Even with the very broad FOIA law, UVA has stretched it beyond recognition.
Under UVA’s assertions, one could argue that since Jim Ryan is the ultimate decision maker, everything produced everywhere is for his “deliberative privilege.” Similarly, every single email could be said to be “correspondence.”
UVA has asserted that 2 “committees” – in existence for 3 years – are all presidential working papers. If that is the case, then the “committees” are fig leaves, and not truly committees of experts trying to devise a policy – they are a front to end up where Jim Ryan wants, while he pretends it is the work of the applicable committee.
What is particularly galling, however, is the hypocrisy. UVA claims its support for “free expression” and “free inquiry” is “unequivocal.” So, why has UVA gone to such efforts to hide the documents pertaining to the free speech committee? Third party submissions to the committee were claimed to be working papers. The agendas were claimed to be working papers, but UVA chose to release the agendas the day before the Henrico trial. Jim Ryan’s instructions to the Committee were claimed to be working papers. The committee’s first drafts of a free speech statement (I believe 2 to 4) were claimed to be working papers. Why did all of these NEED to be hidden? Is it ironic at all that these documents have been withheld? Finally, a party can choose to release documents even if they are “working papers.” What great privilege is being protected here?
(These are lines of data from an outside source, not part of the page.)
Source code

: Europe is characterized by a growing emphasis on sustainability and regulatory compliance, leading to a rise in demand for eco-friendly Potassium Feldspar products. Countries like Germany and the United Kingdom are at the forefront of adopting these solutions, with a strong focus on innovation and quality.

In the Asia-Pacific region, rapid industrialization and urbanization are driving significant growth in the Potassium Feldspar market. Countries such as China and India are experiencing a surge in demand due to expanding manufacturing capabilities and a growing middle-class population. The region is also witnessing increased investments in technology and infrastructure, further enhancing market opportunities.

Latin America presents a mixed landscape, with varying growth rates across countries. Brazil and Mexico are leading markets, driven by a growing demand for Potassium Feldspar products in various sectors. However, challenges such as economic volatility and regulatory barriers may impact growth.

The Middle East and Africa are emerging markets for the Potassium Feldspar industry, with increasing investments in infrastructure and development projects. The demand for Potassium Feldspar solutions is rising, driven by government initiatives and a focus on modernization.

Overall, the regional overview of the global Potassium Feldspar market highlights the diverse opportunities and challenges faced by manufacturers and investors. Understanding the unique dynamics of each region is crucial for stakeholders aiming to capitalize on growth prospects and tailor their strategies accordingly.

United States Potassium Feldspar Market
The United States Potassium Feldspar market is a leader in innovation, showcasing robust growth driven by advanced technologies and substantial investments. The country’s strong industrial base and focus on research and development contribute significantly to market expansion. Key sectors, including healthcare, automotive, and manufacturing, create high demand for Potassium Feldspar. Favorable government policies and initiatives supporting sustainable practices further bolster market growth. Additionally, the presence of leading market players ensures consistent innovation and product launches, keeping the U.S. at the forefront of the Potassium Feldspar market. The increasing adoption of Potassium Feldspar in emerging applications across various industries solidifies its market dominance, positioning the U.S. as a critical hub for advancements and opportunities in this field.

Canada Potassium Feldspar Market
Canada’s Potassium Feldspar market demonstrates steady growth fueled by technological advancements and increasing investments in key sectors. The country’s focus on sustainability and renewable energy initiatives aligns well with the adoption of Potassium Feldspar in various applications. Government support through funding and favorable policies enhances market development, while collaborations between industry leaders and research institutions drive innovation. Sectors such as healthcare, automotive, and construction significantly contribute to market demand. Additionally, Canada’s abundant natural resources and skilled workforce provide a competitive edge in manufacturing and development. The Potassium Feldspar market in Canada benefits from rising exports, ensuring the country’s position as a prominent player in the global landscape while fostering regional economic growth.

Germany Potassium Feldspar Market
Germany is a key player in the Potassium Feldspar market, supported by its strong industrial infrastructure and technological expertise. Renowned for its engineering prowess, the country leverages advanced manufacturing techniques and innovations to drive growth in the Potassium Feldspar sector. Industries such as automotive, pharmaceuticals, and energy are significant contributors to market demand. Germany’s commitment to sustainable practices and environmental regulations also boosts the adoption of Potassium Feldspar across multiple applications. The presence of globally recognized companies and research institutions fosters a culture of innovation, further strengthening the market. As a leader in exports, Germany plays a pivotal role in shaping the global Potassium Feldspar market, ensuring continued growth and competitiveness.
What happened to “unequivocal?”

And this same criticism applies to the community partnership and the Re-naming committees. UVA is spreading DEI poison throughout the Charlottesville area, but everything is “working papers?” What is there to hide? Same with the “re-naming” committee. Are they hiding the plans to smear Jefferson with current woke orthodoxy? Aren’t these things of interest to everybody in the Commonwealth?

Patrick Ryan
Patrick Ryan
1 month ago

On the good side, at least we know that the AG is a RINO.

Hunter L
Hunter L
1 month ago

Someone should run for state office on this issue given the magnitude of its significance on future generations and the nationwide relevance that should catch on as a campaign issue for any candidates nationwide with similar issues with their state funded university.

From Congress down to every state funded institution, all of these people need a major reminder that they, in fact, work for us… not the other way around.

The Bootstrap Kid
The Bootstrap Kid
1 month ago
Reply to  Hunter L

Those people believe that they are better, and smarter than you or me. Consequently, they believe that we are the serfs and they are our overlords.